|I first learned how to give a
shot by practicing on an orange
My diagnosis was a really hard and scary time, not just for me, but for my family and even friends. Part of what made it so difficult was that it was literally out of the blue. I had gone in to my pediatrician for my 12-year-old yearly check-up, seemingly healthy. I had no family history of diabetes and wasn’t showing any symptoms. The diagnosis was a complete shock to everyone. I remember sitting on the examination table, crying. I had no idea what diabetes was and what having it would mean for my life. From that moment on, everything was a whirlwind. We checked in to the hospital and over the next few days, I was visited by nurses, doctors, nutritionists, health educators, counselors, you name it. My family and I were bombarded with information, absorbing as much as we could in that short amount of time. I learned everything from how to count carbohydrates to how to give a shot. It was when I was released from the hospital that the fear and anxiety truly set in. How was I going to remember all of this, let alone give myself finger pricks and shots?? At this point, the idea of inflicting pain on myself to poke my finger was so appalling that it would sometimes take me an hour before I got enough courage to push the button.

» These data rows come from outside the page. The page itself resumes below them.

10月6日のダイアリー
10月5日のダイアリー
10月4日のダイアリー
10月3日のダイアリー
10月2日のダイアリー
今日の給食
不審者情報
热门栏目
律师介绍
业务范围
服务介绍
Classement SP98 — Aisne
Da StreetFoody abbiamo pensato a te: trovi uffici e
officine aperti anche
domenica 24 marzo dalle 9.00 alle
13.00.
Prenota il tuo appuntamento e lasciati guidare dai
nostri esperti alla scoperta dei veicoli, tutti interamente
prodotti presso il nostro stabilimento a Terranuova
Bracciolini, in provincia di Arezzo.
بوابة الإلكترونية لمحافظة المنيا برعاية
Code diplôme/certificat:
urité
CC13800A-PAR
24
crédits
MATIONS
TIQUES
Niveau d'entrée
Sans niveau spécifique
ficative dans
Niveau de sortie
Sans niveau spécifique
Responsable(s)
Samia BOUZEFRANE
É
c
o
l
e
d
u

I remember feeling a lot of different emotions: anger, confusion, frustration, sadness and fear. However, I kept most of that to myself, bottled up inside. Finally one day a few weeks later, I lost it. I have this image of me, lying in the middle of our foyer, curled in a ball, bawling. I remember this day vividly because for me, it was a turning point. I laid on the floor, repeating over and over in my head, “why me, why me!?” Then suddenly I knew my answer. In my 12-year old mind, I said to myself, “My life is pretty perfect, God is just giving me a challenge”. I told this to my parents, and my mom to this day, has never forgotten that sentence. She told me it was what helped her to begin to heal, to know that things would be okay.

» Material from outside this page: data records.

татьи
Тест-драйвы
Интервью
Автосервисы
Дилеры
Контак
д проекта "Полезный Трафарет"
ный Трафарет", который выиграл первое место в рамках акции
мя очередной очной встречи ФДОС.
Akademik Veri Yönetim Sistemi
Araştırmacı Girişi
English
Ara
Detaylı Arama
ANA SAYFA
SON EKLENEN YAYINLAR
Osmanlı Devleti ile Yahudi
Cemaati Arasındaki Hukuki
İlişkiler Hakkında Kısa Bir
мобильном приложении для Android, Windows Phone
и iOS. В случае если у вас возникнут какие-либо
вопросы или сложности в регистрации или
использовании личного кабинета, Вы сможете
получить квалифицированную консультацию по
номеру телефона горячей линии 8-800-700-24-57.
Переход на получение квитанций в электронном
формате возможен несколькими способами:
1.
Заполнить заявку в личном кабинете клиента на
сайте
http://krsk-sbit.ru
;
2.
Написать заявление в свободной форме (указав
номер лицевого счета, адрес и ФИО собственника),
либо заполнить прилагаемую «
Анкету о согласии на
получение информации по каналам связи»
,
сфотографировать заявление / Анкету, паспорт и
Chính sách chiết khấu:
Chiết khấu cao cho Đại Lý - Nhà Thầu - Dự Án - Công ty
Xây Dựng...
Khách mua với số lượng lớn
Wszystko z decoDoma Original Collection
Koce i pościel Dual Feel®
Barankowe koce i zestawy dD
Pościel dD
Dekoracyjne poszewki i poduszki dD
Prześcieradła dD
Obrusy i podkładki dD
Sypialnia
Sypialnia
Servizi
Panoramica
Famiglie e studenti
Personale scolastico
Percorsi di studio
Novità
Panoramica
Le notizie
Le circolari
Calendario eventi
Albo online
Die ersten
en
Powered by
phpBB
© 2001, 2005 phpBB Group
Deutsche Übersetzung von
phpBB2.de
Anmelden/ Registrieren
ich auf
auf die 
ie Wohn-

To me this statement isn’t about God or even about the diagnosis having a higher purpose, it was about knowing that this was something I could handle, even if it wasn’t going to be easy. It’s hard for me to say that everything happens for a reason when there is such sickness, tragedies, and atrocities that happen to good and innocent people in the world every day. How can you tell a mother who lost a child or someone who died too young from cancer that it happened for a reason? I believe that horrible things happen for no reason at all. However, I do believe that some kind of meaning or purpose can come from a bad situation IF you are open, willing, and active in accepting this possibility, even if this takes years or even decades. A death of a loved one can lead a person to become an advocate for a certain cause or to prevent others from having the same fate. Tragedies can bring families and communities together. But on the other hand, it can tear them apart. This is where the type of person you are or want to be plays a role. This is where resilience comes in. Do you let something bad that happens to you defeat you, or do you rise above it? Do you become bitter and resentful, or do you find a way to move on, to make things better? At 12 years old, I had a realization that my diagnosis was going to be a challenge, but that it was something that I would learn to live with the best that I could. It was an obstacle to be overcome, not a dead end.

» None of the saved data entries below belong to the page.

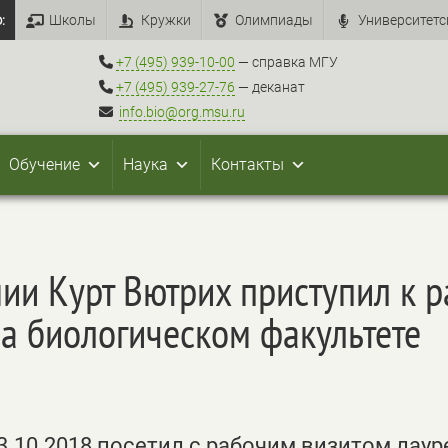
:
Школы
Кружки
Олимпиады
Университетс
+7 (495) 939-10-00
— справка МГУ
+7 (495) 939-27-76
— деканат
info.bio@org.msu.ru
Обучение
Наука
Контакты
ии Курт Вютрих приступил к р
а биологическом факультете
3.10.2018 посетил с рабочим визитом лаур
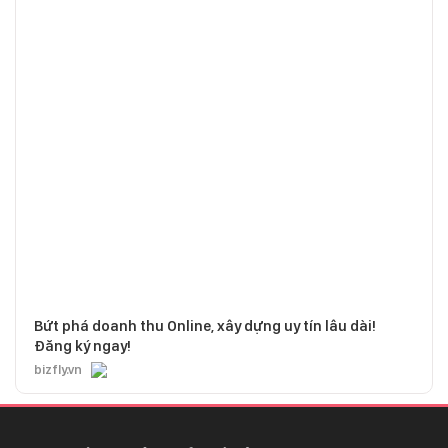
Bứt phá doanh thu Online, xây dựng uy tín lâu dài!
Đăng ký ngay!
bizfly.vn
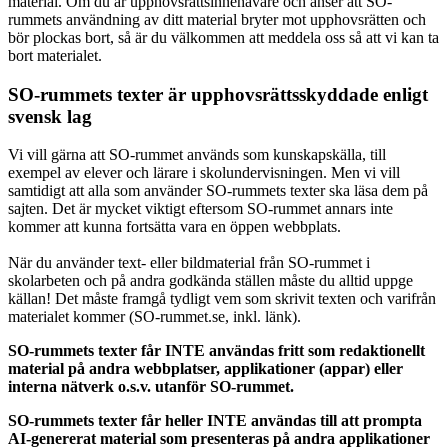
material. Om du är upphovsrättsinnehavare och anser att SO-
rummets användning av ditt material bryter mot upphovsrätten och
bör plockas bort, så är du välkommen att meddela oss så att vi kan ta
bort materialet.
SO-rummets texter är upphovsrättsskyddade enligt
svensk lag
Vi vill gärna att SO-rummet används som kunskapskälla, till
exempel av elever och lärare i skolundervisningen. Men vi vill
samtidigt att alla som använder SO-rummets texter ska läsa dem på
sajten. Det är mycket viktigt eftersom SO-rummet annars inte
kommer att kunna fortsätta vara en öppen webbplats.
När du använder text- eller bildmaterial från SO-rummet i
skolarbeten och på andra godkända ställen måste du alltid uppge
källan! Det måste framgå tydligt vem som skrivit texten och varifrån
materialet kommer (SO-rummet.se, inkl. länk).
SO-rummets texter får INTE användas fritt som redaktionellt
material på andra webbplatser, applikationer (appar) eller
interna nätverk o.s.v. utanför SO-rummet.
SO-rummets texter får heller INTE användas till att prompta
AI-genererat material som presenteras på andra applikationer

I wish every day for a cure. Obviously I would never have chosen to have this disease, but having diabetes has also played a role in the person that I am today. My choice to pursue a master’s degree in Public Health was largely influenced from my experience living with a chronic disease. I’m not sure where my future will take me personally or professionally, but I do know that my diabetes will play a role. You can’t always choose what happens to you, and unfortunately bad things happen to everyone. You just have to learn to make the best of it, any way that you can.